“We live in permanent fear”: Burundians’ daily ordeal
Alice (real name withheld) lives in Bujumbura, the capital of Burundi. Despite the government’s assertions that the country is running smoothly, Alice’s story reveals a completely different reality. From shortages to fear of denunciations, she describes her daily life in a town on its last limb.
Alice: “My first reflex upon waking up is to check messages and tweets about incidents that occurred during the night. There are also warnings about potential incidents during the day, which fortunately sometimes turn out to be just rumors.
Plans for the day rarely happen according to plan. Blockages are as unpredictable as they are unimaginable.
For example, you can step outside your house but not get very far—the police is blocking the road because an official will be going through this street. This can last anywhere from a few minutes to several hours. If you’re late to class, work or a meeting, “the road was blocked” is a valid excuse that everyone understands.
Once at work, you’re at risk of surprises such as electricity cuts and internet disconnections. It’s difficult to meet deadlines under such conditions, which means that you’re constantly stressed.”
Shortage of basic commodities
“In every shop, imported products are out of stock, including medication. These days, when writing out a prescription, a physician will also note three or four equivalents, knowing full well that the pharmacy is likely not have the right medication.
Food costs have significantly increased; bread has become a luxury for most families. Even sugar, though produced in Burundi, has become a rarity because it’s more profitable to export it.
Fuel shortages make everything worse: transport prices go up, food prices take the same course, and services slow down. To buy fuel, you sometimes have to fall back on the black market, where a liter costs thrice the usual price.”
“My financial situation has deteriorated, as has everyone’s. Increased prices and lack of work cause my sources of income to dwindle… whereas my responsibilities as a parent remain the same!
I was forced to make painful decisions, such as sending my youngest daughter to another school because the old one was too expensive. I had to stop supporting my children at university, with inevitable consequences for their success and morale.
Under such circumstances, it’s impossible to save money, which means that we have no security for our future. I live in fear of getting ill and being unable to go to work! How long would I survive? There are so many questions without answers.”
“In Bujumbura, you have to be very careful about what you say and do. Everyone think carefully about their movements, acquaintances, conversation topics, and neighborhood they visit. You only confide in small groups of “trustworthy” people.
Conversely, if you seem too close to the government (rightly or wrongly), others will be quick to judge: stigmatization can cost dearly in certain situations.
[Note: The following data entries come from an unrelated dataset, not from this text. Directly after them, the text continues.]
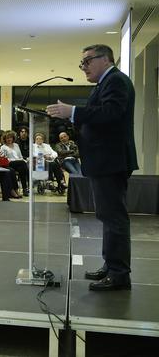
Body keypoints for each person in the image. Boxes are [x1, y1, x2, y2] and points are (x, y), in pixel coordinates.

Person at [47, 43, 137, 292]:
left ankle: (119, 274)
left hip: (110, 160)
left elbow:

Independent press is almost non-existent in Burundi. An impressive number of pro-government organizations have mushroomed since the beginning of the crisis. They propagate venomous messages about UN institutions and members of the opposition who are in exile.”
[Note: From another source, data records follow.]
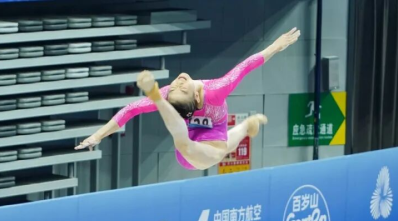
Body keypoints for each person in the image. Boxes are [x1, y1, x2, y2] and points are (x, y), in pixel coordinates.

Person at [75, 28, 301, 170]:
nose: (177, 82)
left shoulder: (217, 90)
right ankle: (241, 128)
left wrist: (276, 46)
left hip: (215, 130)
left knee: (218, 151)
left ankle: (244, 128)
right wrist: (97, 136)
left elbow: (246, 66)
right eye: (178, 89)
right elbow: (131, 109)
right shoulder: (179, 95)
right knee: (188, 144)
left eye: (176, 87)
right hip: (189, 143)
“Home searches are common, even daily in certain areas. If you are searched, it is better not to ask any questions. The best course of action is to cooperate so that it’s over quickly and you avoid problems.
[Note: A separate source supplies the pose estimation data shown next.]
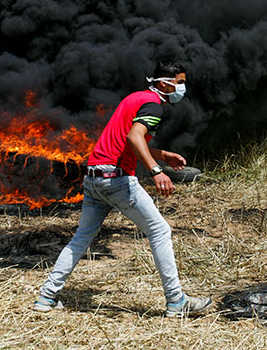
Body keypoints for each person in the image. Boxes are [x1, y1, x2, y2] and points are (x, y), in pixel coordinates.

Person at [33, 61, 212, 317]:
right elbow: (134, 137)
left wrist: (162, 155)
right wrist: (156, 170)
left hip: (94, 177)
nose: (183, 88)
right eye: (180, 82)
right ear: (164, 83)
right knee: (160, 231)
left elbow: (127, 143)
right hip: (116, 181)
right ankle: (176, 302)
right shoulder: (154, 105)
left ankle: (45, 298)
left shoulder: (135, 98)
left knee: (80, 240)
In the streets, violence from the hands of the police or the Imbonerakure* is an almost daily occurrence. Every day that God created, at least two people are assassinated – and that’s on top of enforced disappearances. There is no official curfew, but an informal one exists across the entire country. In some places, people don’t dare to go out after 8 o’clock in the evening or they would risk being beaten or even murdered.”
Children are the first victims
“I’m always scared for my children. Even keeping them indoors is risky: there are all sorts of rumors about attacks in people’s homes.
All parents live in the same fear. When your child is out and his or her mobile phone is turned off, panic takes over. Parents often send an alert message by SMS, fearing for their child who didn’t come home at the agreed time. An hour later, we get another message thanking the Lord because the child has returned safely.
This daily existence sometimes makes me feel scared, and other times triggers feelings of rebellion and anger. But the dominating feeling is a sense of complete powerlessness. There are times when I ask myself how long we’ll be able to go on like this.”
*The Imbonerakure are a youth militia with close ties to the government. They have been accused of murder, rape and other atrocities perpetrated against civilians.